Independent scenario and template variant data
However, if in the original Template we added scenarios directly for the number
of subscribers, then these data would be overwritten when the Template was replicated
and each separate geo-type customised with the Template Variant Data. In order to
preserve the scenario data, it is necessary to create scenarios for each of the
Template Variant Data, i.e. one row in the scenario Variant Data for each column
in the Template Variant Data.
Scenario Variant Data for each column in the Template Variant Data
We are developing functionality to automate this process such that when you ask
to create scenarios for a field which is already a Template parameter, STEM will
automatically create scenarios for each of the Template Variant Data associated
with that field.
The process of exploring sensitivities
A business model is only ever as good as the assumptions behind it, and when there
are very many inputs, it can be hard to know which of these merits the most careful
research. Therefore a key part of the modelling process is to perform sensitivity
analysis, i.e. to determine the relative impact of various model assumptions on
the main outputs. Although this can be done manually with the existing scenario
management functionality, we are making this easier with the introduction of dedicated
sensitivity elements which will automatically generate consistent results sets for
a model (‘deltas’) where one or more parameters are perturbed by plus or minus a
number of percentage points (or absolute steps, or steps between explicit minimum
and maximum values).
Sensitivity analysis parameters
The STEM Editor will allow you to create multiple, overlapping sensitivity sets,
and to choose which (if any of these) should be run with the existing selection
of scenarios to run. The Results program will automatically select the appropriate
delta results sets for graphs when you ask to graph a given sensitivity – you won’t
have to worry about how many steps are generated.
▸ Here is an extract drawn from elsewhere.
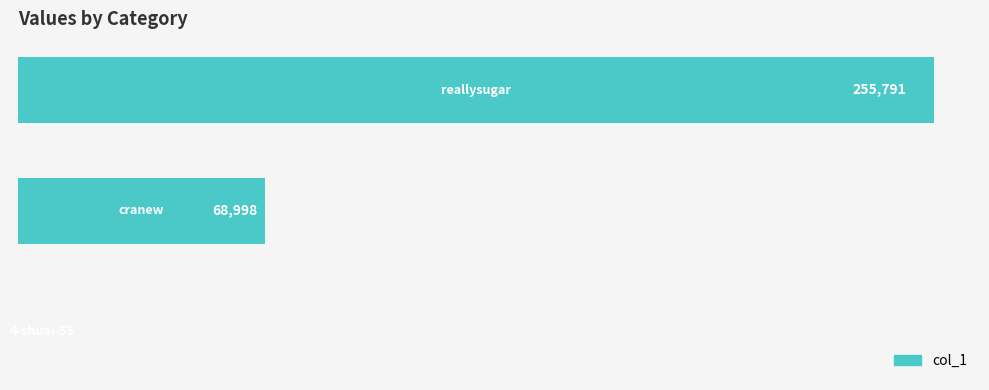

What is the maximum value shown in the chart?

255791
Sensitivity analysis results
In addition to the simple charting of comparative time-series results, i.e. all
delta results sets shown on one graph as shown above, we will also provide options
to create so-called tornado charts which highlight the relative sensitivity of separate,
independent inputs.
Keeping it all together
In this article we have considered scenarios, geographical variants and sensitivities.
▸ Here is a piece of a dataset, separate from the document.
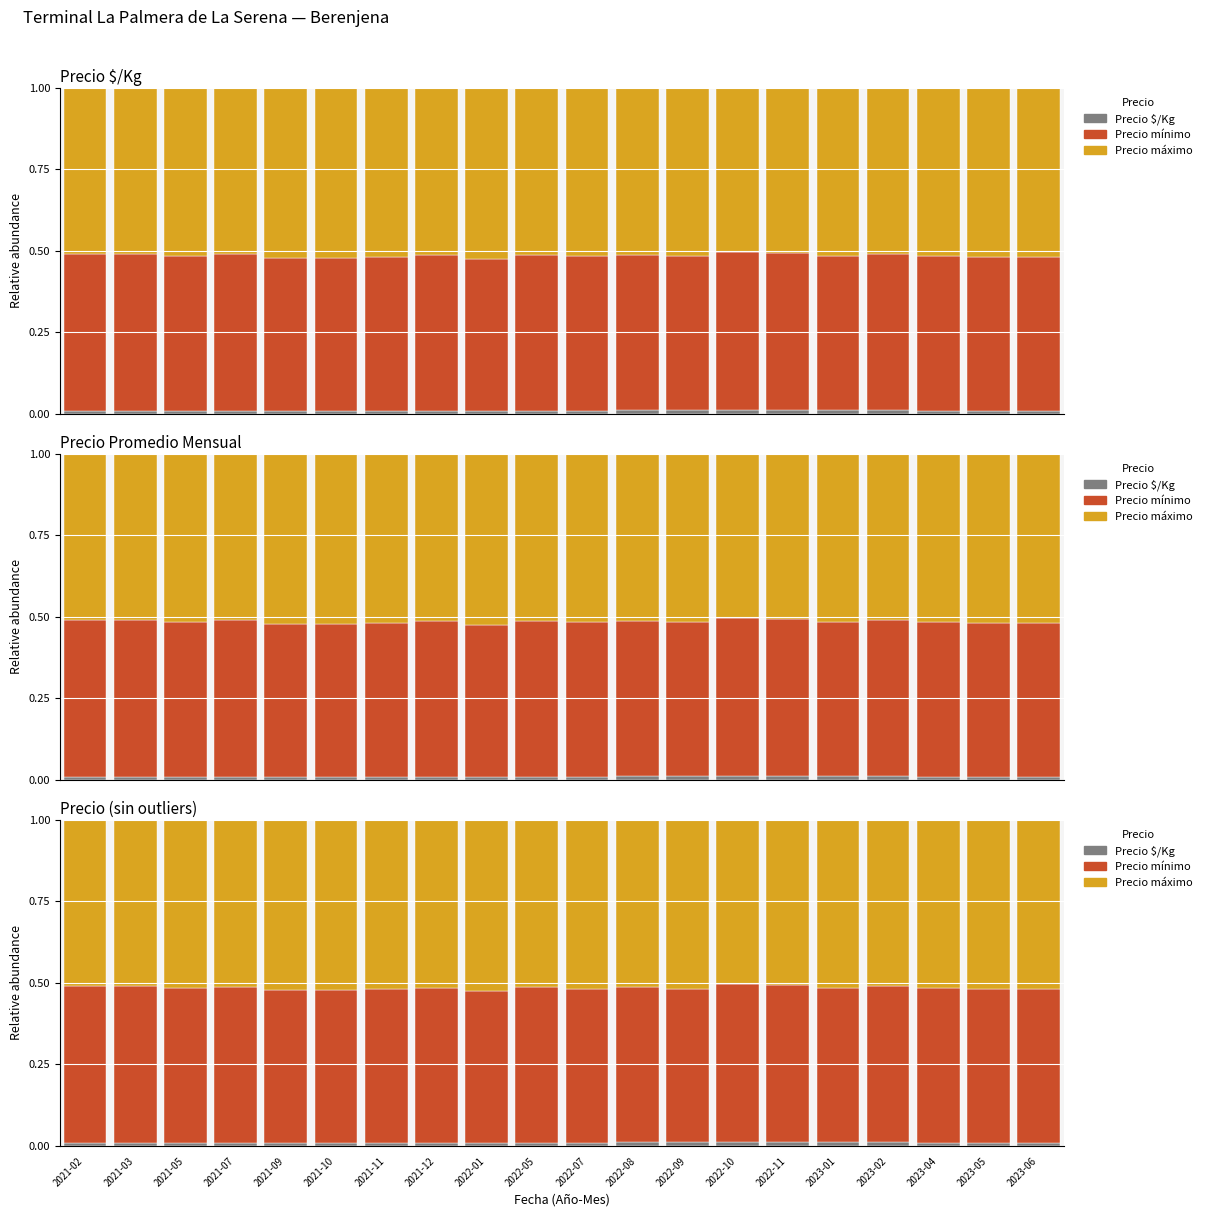

Count the Precio mínimo values in the range 0 to 1.

20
In order to make effective use of these three techniques, and especially when combined
in the same model, it is essential sooner or later to understand how the underlying
mechanisms interact. Fortunately there is a simple, fixed sequence as follows:
|
Stage
|
Action
|
Generated files
|
|
Generate scenarios
|
The appropriate Variant Data for each Dimension parameter are applied to separate
copies of the working model – the scenarios.
|
(Model.dtl)
model.scn\1.dtl
model.scn\2.dtl
…
|
|
Generate sensitivities
|
The requested Sensitivities are applied to copies of the working model and each
scenario to generate the delta models.
|
model.scn\0.1.+1.dtl
model.scn\1.1.+1.dtl
model.scn\2.1.+1 .dtl
…
|
|
Replicate
|
The working model and each scenario and delta model are separately expanded to replace
Template elements with replicated copies for each Template Variant – the expanded
models.
|
model.exp.dtl
model.scn\1.exp.dtl
model.scn\2.exp.dtl
…
|
|
Generate results
|
All generated models are run in sequence to calculate the requested results.
|
*.smr
|
The good news is that sensitivities can be directly superimposed on any combination
of scenario parameters. However, sensitivities for Template parameters must be applied
to the corresponding Template Variant Data, as per scenarios.
Note: if you want to explore sensitivities with explicit minimum and maximum values,
it may be necessary to create scenarios for these values if they are to be applied
to scenario variant data. We aim to consider all possible eventualities!